----- Testo della pagina

Tiffany McDaniel – Atlantide edizioni – traduzione Lucia Olivieri
“A differenza di Adamo ed Eva, credo che Dio avrebbe preferito che i miei genitori non si moltiplicassero e popolassero la Terra. Mia madre diede alla luce otto di noi. Due sarebbero morti negli anni dorati dell’infanzia. Ci fu chi biasimò Dio per averne risparmiati troppi. E chi diede la colpa al diavolo per non essersene portati via abbastanza. Io rimproverai gli angeli di non averci sterminati tutti.”
Questa potrebbe essere la storia di Bitty, la voce narrante de Il caos da cui veniamo; è lei che ci parla, ogni fatto passa attraverso il suo sguardo, il suo corpo, il suo sentire. Ma, mi sento di dire, che questa è la storia dei Lazarus. Di una madre diventata madre troppo giovane e già con a carico le sue ferite, una madre che, proprio per questo, è incapace di dimostrare il suo amore; di un padre nativo americano, delle storie che racconta e del suo orgoglio di essere padre; di sei figli (otto, ma due sono morti ancora bambini e noi non abbiamo il tempo di conoscerli), tre femmine e tre maschi, ognuno con la sua storia, ognuno con il suo destino.
Questa è la storia di una famiglia e del suo caos
“Caos. Un termine che indica confusione, disordine, un caleidoscopio infranto d’irrequietezza. In fisica designa ciò che esisteva prima della creazione dell’universo: il nulla informe. Nella mitologia greca, Caos è il primigenio.
Qualcuno può pensare che la mia famiglia corrisponda a tutto questo. Una madre e un padre in un vortice di irrequietezza. Figli che vivono nel disordine, nella confusione assoluta. Questo siamo noi. I Lazarus. Un caleidoscopio infranto. Sì, forse siamo il caos. Ma è stato meraviglioso esserlo”
Siamo in Ohio, sono gli anni Cinquanta quando inizia questa storia e saranno gli anni Settanta quando questa storia arriverà all’epilogo; I Lazarus sono una famiglia che vive ai margini, in modo disordinato, alla giornata. Si urlano addosso, ma fanno squadra contro chi li indica con il dito perché diversi, perché mezzosangue. Sono carichi di rabbia e di dolore, ma Landon, il padre, ha sempre insegnato loro a guardare in alto, a guardare le stelle
«Quando ti senti persa, Bitty, smarrita, perduta a te e al mondo, non devi fare altro che alzare la testa e guardare su. Non importa dove sei né dove stai andando, perché sarai sempre a sud del paradiso.»

----------
----- Righe di dati

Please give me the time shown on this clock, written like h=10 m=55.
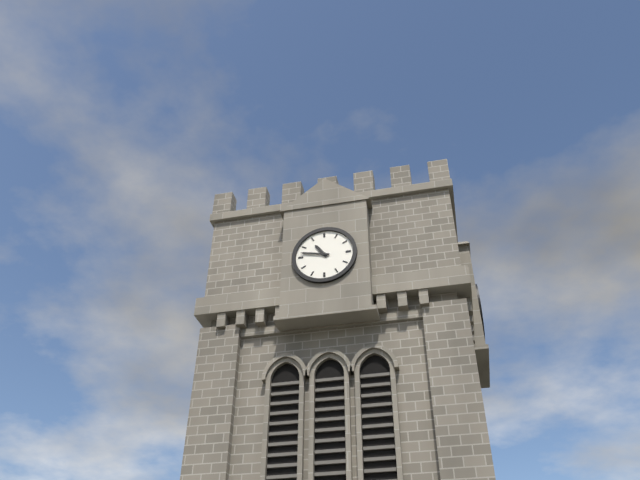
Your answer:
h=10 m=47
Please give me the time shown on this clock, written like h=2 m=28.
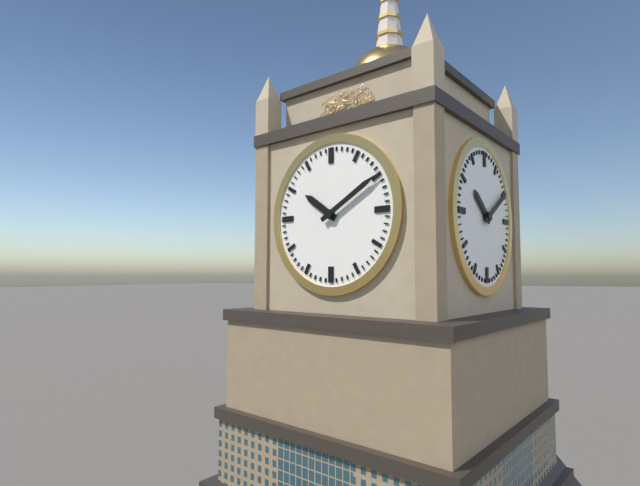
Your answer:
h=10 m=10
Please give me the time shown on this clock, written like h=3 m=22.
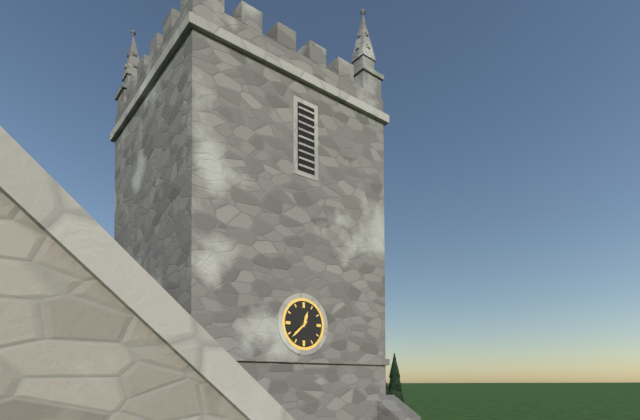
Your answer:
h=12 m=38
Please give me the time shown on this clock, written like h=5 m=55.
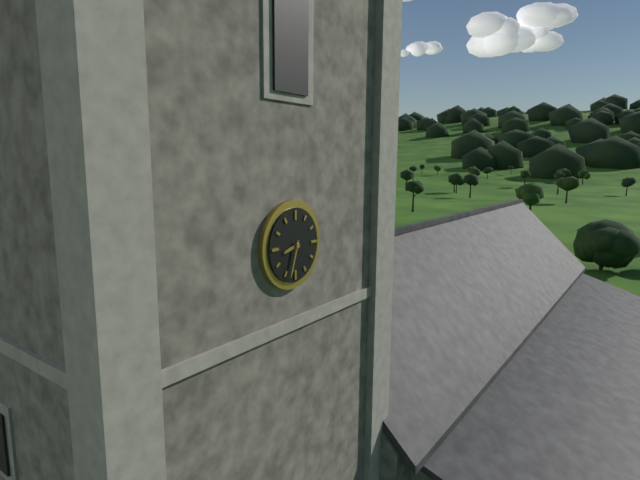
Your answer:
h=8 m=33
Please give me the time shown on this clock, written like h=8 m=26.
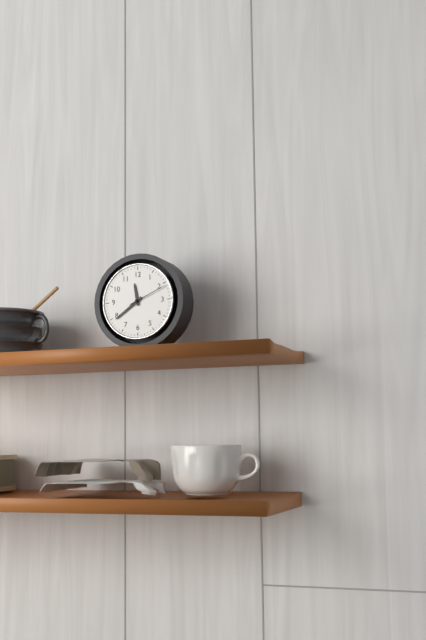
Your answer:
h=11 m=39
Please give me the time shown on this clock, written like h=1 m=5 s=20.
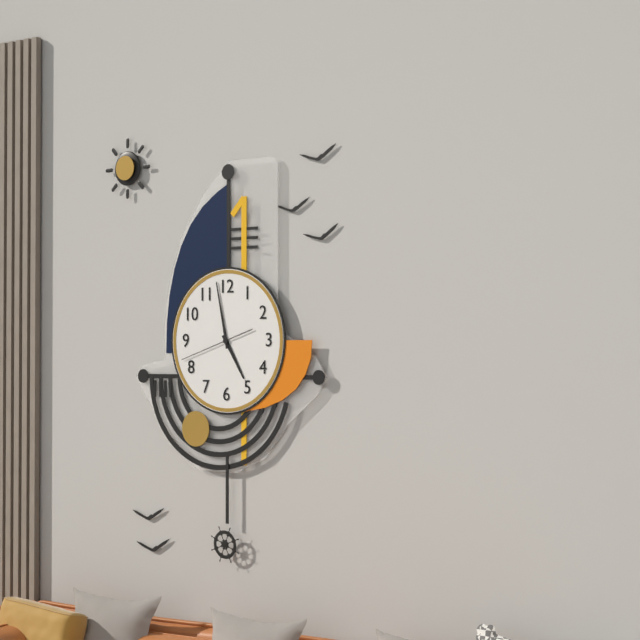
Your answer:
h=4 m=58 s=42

----------

- [Consegna A] Sintetizza in un elenco puntato il paragrafo della recensione che inizia con "Siamo in Ohio", mantenendone i fatti principali.
- [Consegna B] Riporta testualmente dalla recensione il passo da "Questa è la storia di" a "è il primigenio.".

- [Risposta A]
- Ambientazione: Ohio, con la storia che inizia negli anni Cinquanta e si conclude negli anni Settanta.
- I Lazarus vivono ai margini, in modo disordinato, alla giornata.
- Si urlano addosso, ma fanno squadra contro chi li addita perché diversi, perché mezzosangue.
- Sono carichi di rabbia e dolore, ma il padre Landon ha sempre insegnato loro a guardare in alto, verso le stelle.

- [Risposta B]
Questa è la storia di una famiglia e del suo caos
“Caos. Un termine che indica confusione, disordine, un caleidoscopio infranto d’irrequietezza. In fisica designa ciò che esisteva prima della creazione dell’universo: il nulla informe. Nella mitologia greca, Caos è il primigenio.